Zero ispirazionale assoluto

Sistemo il pc sul tavolino.
Metto accanto la moka di caffè bollente e la tazza.
Sistemo le luci.
Mi siedo.
Sospiro.
Pagina bianca.
«Zero idee, eh?»
«Se mi venisse in mente qualcosa, non ti avrei chiamato.»
«Lo immagino» C. incrocia le braccia. «E… perché siamo qui?»
«In soffitta?»
«No, ad Urbino. Andiamocene in Sicilia: sai che odio il freddo.»
Io, invece, odio il suo senso dell’umorismo.
«Speravo che l’atmosfera mi desse qualche idea. Al momento, nessun risultato.»
«Beh, non importa: dai, metti mano all’Xbox. Tanto hai due settimane per scrivere, no?»
«Quattro ore.»
«Cosa?»
«Ho quattro ore per fare tutto» rispondo io, indicando lo schermo del pc. «È “Minuti Contati”, non lo Skannatoio.»
Avvicina la testa al pc, poi alza le spalle.
«Allora sono cazzi.»
«Vero.»
Prende uno sgabello e si siede. Il legno vecchio geme.
«Provato a vedere nella cartella delle bozze scartate?»
«Già fatto. Tutte idee inadatte o troppo complesse: Ho solo 3333 caratteri, titolo escluso.»
«Perfetto.»
Sospira. Mormora qualcosa con aria pensierosa. La pagina resta bianca per altri lunghi minuti.
«Qual è il tema?»
«Una soffitta.»
«E basta?»
«I personaggi devono starci dentro tra le nove di sera e l’una di notte.»
Chiude gli occhi. Riprende a mormorare.
«Ce l’ho! Un horror! I protagonisti giocano con una tavola Ouja ed evocano il demonio!»
«Idee originali, eh?»
«No, no, no: aspetta! Loro pensano di aver evocato il demonio, ma in realtà si tratta di un demone sumero che…»
«Klaatu barada nikto?»
Si ferma, con un’espressione a metà strada tra l’offeso e l’imbarazzato.
«Forse è meglio cambiare tema, già…» si gratta la testa. «Cosa ne pensi di uno slasher? Sono così retrò che fanno il giro e tornano ad essere di moda.»
«Mah.»
«Magai inseriamo una storia d’amore tra… tra un serial killer e il suo fidanzato zombie. Una vicenda di sangue e passione!»
«Bella.»
«Ti piace, eh?» fa lui, tutto orgoglioso. «Comincia a scrivere, dai.»
«Già fatto.»
«Quando?»
«Due mesi fa» apro un file di testo e gli indico il titolo. «Si chiama “Accetta e Romero”.»

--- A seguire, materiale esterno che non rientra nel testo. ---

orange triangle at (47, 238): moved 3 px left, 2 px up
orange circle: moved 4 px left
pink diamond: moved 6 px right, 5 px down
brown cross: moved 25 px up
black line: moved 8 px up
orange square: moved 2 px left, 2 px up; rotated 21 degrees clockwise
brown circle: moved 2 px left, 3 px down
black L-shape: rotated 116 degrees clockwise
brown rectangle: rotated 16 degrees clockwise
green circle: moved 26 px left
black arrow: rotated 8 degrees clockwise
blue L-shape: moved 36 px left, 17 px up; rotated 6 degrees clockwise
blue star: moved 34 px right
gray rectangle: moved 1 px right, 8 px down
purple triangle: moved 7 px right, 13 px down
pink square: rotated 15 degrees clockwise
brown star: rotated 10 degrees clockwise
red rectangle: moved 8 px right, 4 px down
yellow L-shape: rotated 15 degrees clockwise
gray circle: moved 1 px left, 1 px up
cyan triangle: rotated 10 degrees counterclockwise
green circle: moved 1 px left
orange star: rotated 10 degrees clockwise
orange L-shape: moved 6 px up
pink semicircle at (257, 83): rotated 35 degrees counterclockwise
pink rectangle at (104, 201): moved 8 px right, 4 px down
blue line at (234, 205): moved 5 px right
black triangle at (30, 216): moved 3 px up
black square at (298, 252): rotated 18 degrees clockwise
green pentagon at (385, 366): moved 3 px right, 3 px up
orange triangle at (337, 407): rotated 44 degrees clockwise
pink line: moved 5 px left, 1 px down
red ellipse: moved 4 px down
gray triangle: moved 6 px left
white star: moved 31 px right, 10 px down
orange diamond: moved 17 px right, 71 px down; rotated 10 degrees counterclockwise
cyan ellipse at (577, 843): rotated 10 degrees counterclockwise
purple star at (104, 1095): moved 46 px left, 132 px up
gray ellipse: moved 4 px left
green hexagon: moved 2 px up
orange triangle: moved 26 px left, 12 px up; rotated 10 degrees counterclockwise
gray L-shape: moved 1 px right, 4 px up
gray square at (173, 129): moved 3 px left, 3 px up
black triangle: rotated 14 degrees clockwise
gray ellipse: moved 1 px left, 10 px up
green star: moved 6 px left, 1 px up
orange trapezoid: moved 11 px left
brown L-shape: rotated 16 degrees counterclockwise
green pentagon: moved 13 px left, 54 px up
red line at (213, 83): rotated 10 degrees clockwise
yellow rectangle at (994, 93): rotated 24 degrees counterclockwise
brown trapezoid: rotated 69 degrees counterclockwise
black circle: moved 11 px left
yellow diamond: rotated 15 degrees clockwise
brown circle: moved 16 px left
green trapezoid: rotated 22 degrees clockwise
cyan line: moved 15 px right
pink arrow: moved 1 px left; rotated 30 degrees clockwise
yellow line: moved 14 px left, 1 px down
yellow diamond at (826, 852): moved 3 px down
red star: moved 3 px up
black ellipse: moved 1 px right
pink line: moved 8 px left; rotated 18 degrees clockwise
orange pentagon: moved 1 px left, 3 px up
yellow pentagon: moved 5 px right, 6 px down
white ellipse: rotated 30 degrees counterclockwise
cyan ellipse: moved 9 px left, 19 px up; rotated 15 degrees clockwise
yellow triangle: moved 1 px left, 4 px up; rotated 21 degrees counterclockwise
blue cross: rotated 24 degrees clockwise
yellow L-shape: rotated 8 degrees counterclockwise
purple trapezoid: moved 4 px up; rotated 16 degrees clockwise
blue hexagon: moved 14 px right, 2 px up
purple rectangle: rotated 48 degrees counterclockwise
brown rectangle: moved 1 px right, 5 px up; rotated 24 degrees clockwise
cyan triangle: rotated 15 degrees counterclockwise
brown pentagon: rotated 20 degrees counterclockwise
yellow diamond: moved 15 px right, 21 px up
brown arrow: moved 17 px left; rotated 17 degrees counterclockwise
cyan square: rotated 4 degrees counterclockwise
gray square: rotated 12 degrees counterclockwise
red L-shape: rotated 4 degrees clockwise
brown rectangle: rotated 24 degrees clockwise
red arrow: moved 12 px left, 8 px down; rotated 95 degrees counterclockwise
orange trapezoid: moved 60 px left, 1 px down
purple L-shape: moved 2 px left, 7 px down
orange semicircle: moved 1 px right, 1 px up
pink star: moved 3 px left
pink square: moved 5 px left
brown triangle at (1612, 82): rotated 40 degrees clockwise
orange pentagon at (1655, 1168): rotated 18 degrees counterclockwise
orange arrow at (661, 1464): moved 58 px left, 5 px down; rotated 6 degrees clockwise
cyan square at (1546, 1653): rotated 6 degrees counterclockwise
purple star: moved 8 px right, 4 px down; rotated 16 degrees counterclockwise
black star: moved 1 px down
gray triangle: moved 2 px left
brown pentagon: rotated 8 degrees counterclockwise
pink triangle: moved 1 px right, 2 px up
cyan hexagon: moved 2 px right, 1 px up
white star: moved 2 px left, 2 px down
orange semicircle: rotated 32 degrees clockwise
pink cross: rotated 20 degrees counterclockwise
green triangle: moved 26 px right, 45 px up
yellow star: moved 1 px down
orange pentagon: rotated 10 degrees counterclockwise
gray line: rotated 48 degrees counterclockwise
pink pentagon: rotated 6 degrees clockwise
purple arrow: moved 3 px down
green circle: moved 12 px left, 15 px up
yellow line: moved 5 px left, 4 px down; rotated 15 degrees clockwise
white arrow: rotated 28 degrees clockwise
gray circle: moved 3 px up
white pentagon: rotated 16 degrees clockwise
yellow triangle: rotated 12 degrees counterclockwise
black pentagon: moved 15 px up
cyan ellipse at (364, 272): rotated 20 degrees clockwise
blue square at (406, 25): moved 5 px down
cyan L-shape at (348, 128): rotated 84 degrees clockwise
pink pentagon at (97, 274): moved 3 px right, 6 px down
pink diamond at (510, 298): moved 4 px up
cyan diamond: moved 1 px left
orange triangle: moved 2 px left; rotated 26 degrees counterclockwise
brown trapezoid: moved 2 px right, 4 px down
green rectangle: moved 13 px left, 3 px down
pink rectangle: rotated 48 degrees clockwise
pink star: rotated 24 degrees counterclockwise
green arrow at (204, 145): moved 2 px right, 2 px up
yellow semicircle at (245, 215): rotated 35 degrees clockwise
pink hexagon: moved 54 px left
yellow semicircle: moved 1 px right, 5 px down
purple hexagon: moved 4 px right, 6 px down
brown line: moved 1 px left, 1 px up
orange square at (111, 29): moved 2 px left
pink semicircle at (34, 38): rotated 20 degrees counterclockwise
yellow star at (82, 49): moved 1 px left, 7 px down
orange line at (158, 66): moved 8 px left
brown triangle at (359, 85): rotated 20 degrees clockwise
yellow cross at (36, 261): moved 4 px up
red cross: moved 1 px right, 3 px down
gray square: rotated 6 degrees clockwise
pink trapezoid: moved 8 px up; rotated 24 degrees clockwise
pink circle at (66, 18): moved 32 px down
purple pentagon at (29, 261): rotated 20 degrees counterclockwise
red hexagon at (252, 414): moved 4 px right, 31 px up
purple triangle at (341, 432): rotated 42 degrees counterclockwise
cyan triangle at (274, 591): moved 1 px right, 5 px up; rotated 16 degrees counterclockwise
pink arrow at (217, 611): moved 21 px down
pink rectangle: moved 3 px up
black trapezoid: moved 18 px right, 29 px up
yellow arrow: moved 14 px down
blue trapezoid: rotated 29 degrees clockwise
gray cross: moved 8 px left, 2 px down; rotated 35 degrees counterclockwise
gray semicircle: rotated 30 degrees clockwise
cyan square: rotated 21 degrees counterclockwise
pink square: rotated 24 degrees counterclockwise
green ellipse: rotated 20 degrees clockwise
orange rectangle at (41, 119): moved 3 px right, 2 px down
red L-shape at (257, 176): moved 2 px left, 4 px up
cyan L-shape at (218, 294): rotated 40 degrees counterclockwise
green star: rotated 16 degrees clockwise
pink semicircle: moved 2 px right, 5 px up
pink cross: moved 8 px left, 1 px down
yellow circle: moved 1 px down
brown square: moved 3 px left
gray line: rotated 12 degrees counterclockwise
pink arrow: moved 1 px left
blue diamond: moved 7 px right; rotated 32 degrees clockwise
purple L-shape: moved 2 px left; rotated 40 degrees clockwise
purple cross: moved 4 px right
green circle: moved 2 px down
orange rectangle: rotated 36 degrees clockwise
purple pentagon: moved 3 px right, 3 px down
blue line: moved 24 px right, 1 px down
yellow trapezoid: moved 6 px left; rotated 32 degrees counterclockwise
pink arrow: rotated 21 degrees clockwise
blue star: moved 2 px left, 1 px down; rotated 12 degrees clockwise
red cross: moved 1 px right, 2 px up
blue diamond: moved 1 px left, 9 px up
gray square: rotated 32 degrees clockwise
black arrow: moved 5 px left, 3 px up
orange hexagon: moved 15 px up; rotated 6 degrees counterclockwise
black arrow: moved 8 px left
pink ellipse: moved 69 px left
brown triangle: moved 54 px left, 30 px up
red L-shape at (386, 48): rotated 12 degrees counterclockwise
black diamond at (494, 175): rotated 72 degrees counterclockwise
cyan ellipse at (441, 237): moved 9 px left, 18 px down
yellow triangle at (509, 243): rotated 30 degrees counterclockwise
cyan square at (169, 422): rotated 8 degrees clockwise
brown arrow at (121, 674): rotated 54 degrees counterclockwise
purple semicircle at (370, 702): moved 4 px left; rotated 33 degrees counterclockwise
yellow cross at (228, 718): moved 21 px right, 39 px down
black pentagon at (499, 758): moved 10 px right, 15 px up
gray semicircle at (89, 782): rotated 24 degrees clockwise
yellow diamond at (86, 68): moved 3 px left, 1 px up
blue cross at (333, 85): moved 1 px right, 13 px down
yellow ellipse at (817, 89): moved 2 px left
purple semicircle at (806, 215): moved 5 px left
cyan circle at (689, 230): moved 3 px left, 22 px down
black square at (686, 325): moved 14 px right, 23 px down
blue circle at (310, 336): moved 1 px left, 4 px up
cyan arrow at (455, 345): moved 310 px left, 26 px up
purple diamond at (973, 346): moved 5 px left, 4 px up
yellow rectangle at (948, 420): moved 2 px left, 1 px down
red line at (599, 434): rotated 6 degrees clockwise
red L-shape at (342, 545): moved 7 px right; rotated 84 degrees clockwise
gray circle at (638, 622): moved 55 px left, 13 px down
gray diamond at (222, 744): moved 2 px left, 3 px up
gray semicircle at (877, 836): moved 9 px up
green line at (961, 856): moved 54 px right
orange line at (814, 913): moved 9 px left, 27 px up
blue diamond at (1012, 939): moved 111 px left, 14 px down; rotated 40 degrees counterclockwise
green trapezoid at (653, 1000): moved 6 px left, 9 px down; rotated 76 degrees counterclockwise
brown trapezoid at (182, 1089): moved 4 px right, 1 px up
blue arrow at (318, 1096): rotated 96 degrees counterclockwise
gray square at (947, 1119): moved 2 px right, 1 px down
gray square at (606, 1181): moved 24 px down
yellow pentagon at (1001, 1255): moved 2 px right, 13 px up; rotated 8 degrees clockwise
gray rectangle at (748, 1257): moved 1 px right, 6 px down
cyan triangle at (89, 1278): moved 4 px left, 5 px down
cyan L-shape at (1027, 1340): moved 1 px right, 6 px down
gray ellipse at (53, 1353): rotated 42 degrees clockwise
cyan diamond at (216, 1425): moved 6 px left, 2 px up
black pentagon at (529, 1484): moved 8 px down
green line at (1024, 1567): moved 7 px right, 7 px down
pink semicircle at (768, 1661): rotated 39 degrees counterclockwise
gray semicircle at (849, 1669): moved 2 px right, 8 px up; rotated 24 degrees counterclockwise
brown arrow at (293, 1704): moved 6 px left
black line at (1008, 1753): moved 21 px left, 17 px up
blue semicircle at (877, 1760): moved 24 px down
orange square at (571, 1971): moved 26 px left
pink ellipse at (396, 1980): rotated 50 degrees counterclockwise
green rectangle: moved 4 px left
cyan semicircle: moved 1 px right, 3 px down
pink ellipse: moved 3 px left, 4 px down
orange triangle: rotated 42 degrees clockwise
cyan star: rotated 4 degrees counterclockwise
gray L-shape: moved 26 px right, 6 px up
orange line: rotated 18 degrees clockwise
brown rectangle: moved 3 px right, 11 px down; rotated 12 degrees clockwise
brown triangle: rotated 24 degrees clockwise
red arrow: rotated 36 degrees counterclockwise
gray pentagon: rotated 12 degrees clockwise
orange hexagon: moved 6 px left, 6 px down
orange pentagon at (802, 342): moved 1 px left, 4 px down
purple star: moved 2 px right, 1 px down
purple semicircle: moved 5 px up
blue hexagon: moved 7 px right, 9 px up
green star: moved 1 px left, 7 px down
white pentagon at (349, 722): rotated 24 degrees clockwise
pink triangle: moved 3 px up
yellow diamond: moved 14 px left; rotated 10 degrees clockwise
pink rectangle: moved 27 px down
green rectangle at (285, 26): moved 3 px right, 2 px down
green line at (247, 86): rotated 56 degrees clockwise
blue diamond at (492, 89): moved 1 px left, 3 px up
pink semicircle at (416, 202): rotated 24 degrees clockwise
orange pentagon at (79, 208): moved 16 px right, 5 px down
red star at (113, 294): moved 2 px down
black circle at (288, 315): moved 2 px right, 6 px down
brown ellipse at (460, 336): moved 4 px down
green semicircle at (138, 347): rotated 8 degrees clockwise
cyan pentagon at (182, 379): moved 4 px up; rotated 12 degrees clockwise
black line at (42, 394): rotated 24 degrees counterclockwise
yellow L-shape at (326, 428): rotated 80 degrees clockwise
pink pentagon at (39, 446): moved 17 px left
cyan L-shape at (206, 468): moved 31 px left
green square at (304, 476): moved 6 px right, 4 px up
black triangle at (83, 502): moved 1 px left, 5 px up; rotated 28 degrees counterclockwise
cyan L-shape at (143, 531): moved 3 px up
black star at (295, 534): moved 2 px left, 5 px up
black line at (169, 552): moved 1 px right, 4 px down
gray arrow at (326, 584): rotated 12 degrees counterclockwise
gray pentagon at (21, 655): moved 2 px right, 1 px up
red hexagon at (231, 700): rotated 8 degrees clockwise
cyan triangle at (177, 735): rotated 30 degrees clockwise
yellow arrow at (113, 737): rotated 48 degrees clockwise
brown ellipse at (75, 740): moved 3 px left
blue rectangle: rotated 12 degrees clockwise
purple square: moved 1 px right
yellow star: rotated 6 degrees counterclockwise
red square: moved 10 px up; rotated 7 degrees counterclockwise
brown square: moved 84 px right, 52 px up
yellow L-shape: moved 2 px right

Lui alza le mani in segno di resa. Restiamo in silenzio a guardarci. Il tempo ci rema contro.
«E se provassi con qualcosa di metatestuale?»
«In che senso?»
«Nel senso che tu non hai idee, no? Allora scrivi un racconto su di te che non hai idee» muove le mani in modo convulso, come un professore di filosofia che cerchi di spiegare il noumeno a gesti. «Mal che vada, la butti nel simbolico: la tua assenza di idee come paradigma della cultura moderna, ormai priva di stimoli… la gente ama queste stronzate.»
«Mi sa di già visto.»
«E tu prova a variare la formula con qualche elemento nuovo… una narrazione strana… un colpo di scena surreale…» si ferma qualche istante, poi schiocca le dita. «Un personaggio misterioso!»
«Ossia?»
«Un personaggio che interagisce con te. Tu ne tieni nascosto il nome fino alla fine e poi, BANG! Grossa rivelazione: è un personaggio conosciuto, che non può non essere apprezzato!»
«Come i… “personaggi bonus” dei videogiochi?»
«Esatto!»
Faccio spallucce.
«Mi sembra una pessima idea..»
«Oh, ma mai che te ne vada bene una!» sbotta C. «Sai cosa? Tu spreca pure tutta la serata a non combinare nulla: io vado a giocare a “The Sinking City”.»
Alza la botola della soffitta e comincia a scendere le scale.
«E dai, non fare così!» esclamo, alzandomi in piedi. «Non posso scrivere nulla senza di te, Cthulhu!»